**SHORT PROBLEM**
Turn all of the data below into a JSON list of strings, with one string for each line and blank lines omitted.

**THE DATA**
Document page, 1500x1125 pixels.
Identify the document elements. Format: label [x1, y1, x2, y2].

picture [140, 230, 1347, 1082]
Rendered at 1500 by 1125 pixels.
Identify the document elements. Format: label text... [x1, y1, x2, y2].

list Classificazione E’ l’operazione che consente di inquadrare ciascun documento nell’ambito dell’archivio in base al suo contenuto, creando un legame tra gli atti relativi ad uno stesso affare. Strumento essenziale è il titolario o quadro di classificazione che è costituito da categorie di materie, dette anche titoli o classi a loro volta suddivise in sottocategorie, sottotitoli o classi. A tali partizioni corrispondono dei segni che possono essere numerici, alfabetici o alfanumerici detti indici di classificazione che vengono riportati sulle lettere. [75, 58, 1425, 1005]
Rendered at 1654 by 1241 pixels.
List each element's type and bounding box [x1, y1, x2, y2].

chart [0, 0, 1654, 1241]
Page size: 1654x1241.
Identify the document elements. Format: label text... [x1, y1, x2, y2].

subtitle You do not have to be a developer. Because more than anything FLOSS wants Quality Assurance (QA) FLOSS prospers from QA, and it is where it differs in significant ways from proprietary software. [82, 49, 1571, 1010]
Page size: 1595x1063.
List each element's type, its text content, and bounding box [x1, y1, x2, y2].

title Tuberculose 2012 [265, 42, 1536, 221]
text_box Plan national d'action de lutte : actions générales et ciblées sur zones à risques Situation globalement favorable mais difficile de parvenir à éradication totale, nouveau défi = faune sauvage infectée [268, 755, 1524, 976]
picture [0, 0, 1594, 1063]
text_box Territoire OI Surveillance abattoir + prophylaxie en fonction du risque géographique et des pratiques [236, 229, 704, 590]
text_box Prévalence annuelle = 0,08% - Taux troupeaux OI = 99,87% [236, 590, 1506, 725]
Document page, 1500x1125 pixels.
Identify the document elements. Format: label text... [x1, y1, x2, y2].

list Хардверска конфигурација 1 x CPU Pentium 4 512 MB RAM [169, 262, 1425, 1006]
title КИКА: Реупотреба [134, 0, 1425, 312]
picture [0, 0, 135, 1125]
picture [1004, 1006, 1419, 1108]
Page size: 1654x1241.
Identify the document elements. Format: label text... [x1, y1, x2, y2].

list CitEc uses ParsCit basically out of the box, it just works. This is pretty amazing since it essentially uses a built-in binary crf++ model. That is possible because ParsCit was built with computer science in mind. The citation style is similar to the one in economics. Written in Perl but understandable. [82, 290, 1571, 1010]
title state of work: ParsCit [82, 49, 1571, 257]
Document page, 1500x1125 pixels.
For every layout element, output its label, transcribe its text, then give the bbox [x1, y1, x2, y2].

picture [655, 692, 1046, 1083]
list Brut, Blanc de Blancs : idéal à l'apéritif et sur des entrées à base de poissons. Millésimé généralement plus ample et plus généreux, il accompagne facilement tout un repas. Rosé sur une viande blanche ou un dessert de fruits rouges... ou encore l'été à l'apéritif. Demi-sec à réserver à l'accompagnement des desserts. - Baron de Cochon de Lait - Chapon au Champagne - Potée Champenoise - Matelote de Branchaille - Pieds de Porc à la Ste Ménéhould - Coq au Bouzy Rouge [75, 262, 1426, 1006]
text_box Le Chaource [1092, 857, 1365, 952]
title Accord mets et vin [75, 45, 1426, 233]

**SOLUTION FOR THIS TASK**
[
  "Document page, 1500x1125 pixels.",
  "Identify the document elements. Format: label [x1, y1, x2, y2].",
  "picture [140, 230, 1347, 1082]",
  "Rendered at 1500 by 1125 pixels.",
  "Identify the document elements. Format: label text... [x1, y1, x2, y2].",
  "list Classificazione E’ l’operazione che consente di inquadrare ciascun documento nell’ambito dell’archivio in base al suo contenuto, creando un legame tra gli atti relativi ad uno stesso affare. Strumento essenziale è il titolario o quadro di classificazione che è costituito da categorie di materie, dette anche titoli o classi a loro volta suddivise in sottocategorie, sottotitoli o classi. A tali partizioni corrispondono dei segni che possono essere numerici, alfabetici o alfanumerici detti indici di classificazione che vengono riportati sulle lettere. [75, 58, 1425, 1005]",
  "Rendered at 1654 by 1241 pixels.",
  "List each element's type and bounding box [x1, y1, x2, y2].",
  "chart [0, 0, 1654, 1241]",
  "Page size: 1654x1241.",
  "Identify the document elements. Format: label text... [x1, y1, x2, y2].",
  "subtitle You do not have to be a developer. Because more than anything FLOSS wants Quality Assurance (QA) FLOSS prospers from QA, and it is where it differs in significant ways from proprietary software. [82, 49, 1571, 1010]",
  "Page size: 1595x1063.",
  "List each element's type, its text content, and bounding box [x1, y1, x2, y2].",
  "title Tuberculose 2012 [265, 42, 1536, 221]",
  "text_box Plan national d'action de lutte : actions générales et ciblées sur zones à risques Situation globalement favorable mais difficile de parvenir à éradication totale, nouveau défi = faune sauvage infectée [268, 755, 1524, 976]",
  "picture [0, 0, 1594, 1063]",
  "text_box Territoire OI Surveillance abattoir + prophylaxie en fonction du risque géographique et des pratiques [236, 229, 704, 590]",
  "text_box Prévalence annuelle = 0,08% - Taux troupeaux OI = 99,87% [236, 590, 1506, 725]",
  "Document page, 1500x1125 pixels.",
  "Identify the document elements. Format: label text... [x1, y1, x2, y2].",
  "list Хардверска конфигурација 1 x CPU Pentium 4 512 MB RAM [169, 262, 1425, 1006]",
  "title КИКА: Реупотреба [134, 0, 1425, 312]",
  "picture [0, 0, 135, 1125]",
  "picture [1004, 1006, 1419, 1108]",
  "Page size: 1654x1241.",
  "Identify the document elements. Format: label text... [x1, y1, x2, y2].",
  "list CitEc uses ParsCit basically out of the box, it just works. This is pretty amazing since it essentially uses a built-in binary crf++ model. That is possible because ParsCit was built with computer science in mind. The citation style is similar to the one in economics. Written in Perl but understandable. [82, 290, 1571, 1010]",
  "title state of work: ParsCit [82, 49, 1571, 257]",
  "Document page, 1500x1125 pixels.",
  "For every layout element, output its label, transcribe its text, then give the bbox [x1, y1, x2, y2].",
  "picture [655, 692, 1046, 1083]",
  "list Brut, Blanc de Blancs : idéal à l'apéritif et sur des entrées à base de poissons. Millésimé généralement plus ample et plus généreux, il accompagne facilement tout un repas. Rosé sur une viande blanche ou un dessert de fruits rouges... ou encore l'été à l'apéritif. Demi-sec à réserver à l'accompagnement des desserts. - Baron de Cochon de Lait - Chapon au Champagne - Potée Champenoise - Matelote de Branchaille - Pieds de Porc à la Ste Ménéhould - Coq au Bouzy Rouge [75, 262, 1426, 1006]",
  "text_box Le Chaource [1092, 857, 1365, 952]",
  "title Accord mets et vin [75, 45, 1426, 233]"
]